My path to being a four year Letterman in High School was very different from how today’s players will get there.

My path goes a little like this. Back in Ohio in the mid 70’s (yep, I am old), my mother signed my brother and I up for soccer. She figured it would be a good use of all the energy we had.

I remember my first soccer experience. The coaches had lined us up on a full length field, 11 on each side. We had a goalie, we had positions, we had a ball. When the coach blew the whistle, the majority of the kids raced to the ball. Bee hive soccer at it’s best, but completely different than what the U6 ages group plays. Did I mention we were playing on a full field. Yep. One hundred and ten yards long, 60 yards wide, 8 foot tall goals that were 24 feet wide.

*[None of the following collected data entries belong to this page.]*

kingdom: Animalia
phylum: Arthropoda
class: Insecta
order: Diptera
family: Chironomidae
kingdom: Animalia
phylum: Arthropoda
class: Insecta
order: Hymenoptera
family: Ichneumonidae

I enjoyed the experience fully and my mother loved the fact that after soccer, I would be wiped.

As I got older, and soccer became more popular, I began playing on football fields. Myself and my teammates almost fit those fields, but we practiced once a week, played games on the weekends. When we were not at practice, some of my teammates and I would be at a local park, playing soccer.

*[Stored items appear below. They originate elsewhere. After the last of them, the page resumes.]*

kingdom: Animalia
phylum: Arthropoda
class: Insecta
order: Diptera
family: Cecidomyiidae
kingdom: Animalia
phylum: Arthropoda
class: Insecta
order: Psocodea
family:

I went to one of the first Akron Zips Soccer camps. There they taught me what juggling was. I went to a Cleveland Force camp and learned I hated playing goalie.

As the years wore on and my experience grew, I learned from my teammates I had something good going on. I had a knack for the sport. By the time it was time for me to try out for the High School soccer team, I was skilled but tall and skinny. I made the Varsity, played coming off the bench my freshman year, and started the next 3 years.

Now, my path would be completely different. It obviously starts with the age appropriate size of the field and goals the kids play with today. But it also is one of greater competition. Soccer is every where. There are thousands of kids who play soccer in Iowa. I can’t tell you how many parents have told me that they did not even have soccer when they were growing up (all of them way younger than me).

Also, kids, and parents have options. Beginning at U9, kids now can play in Academy programs. These are pre-select programs where kids get professional coaching and are, in general, playing with kids who have shown a knack for soccer at a younger age.

They can then move onto the select program when they are U11 and start to do tournaments or play in the IPSL against other kids who have grown up through these player training programs.

And of course, they can play rec. Rec is a good option and there is no reason not to believe a child can’t play high school soccer if their experience is only rec. I did it.

But, yes, there had to be a but. But, when a rec player gets to high school and go to their first practice and see the kids who have played in the select program, played in at least 16 games a season, been coached by professional coaches, played with teammates who focus heavily in training, played the last 4 years against players of similar skill and desire, the rec player will see a difference. And it may spark a new fondness to the game, a new challenge to overcome. But, for a select player, it may just be playing soccer as they have learned since they were 8.

I know I could have been a contender if I had had this opportunity.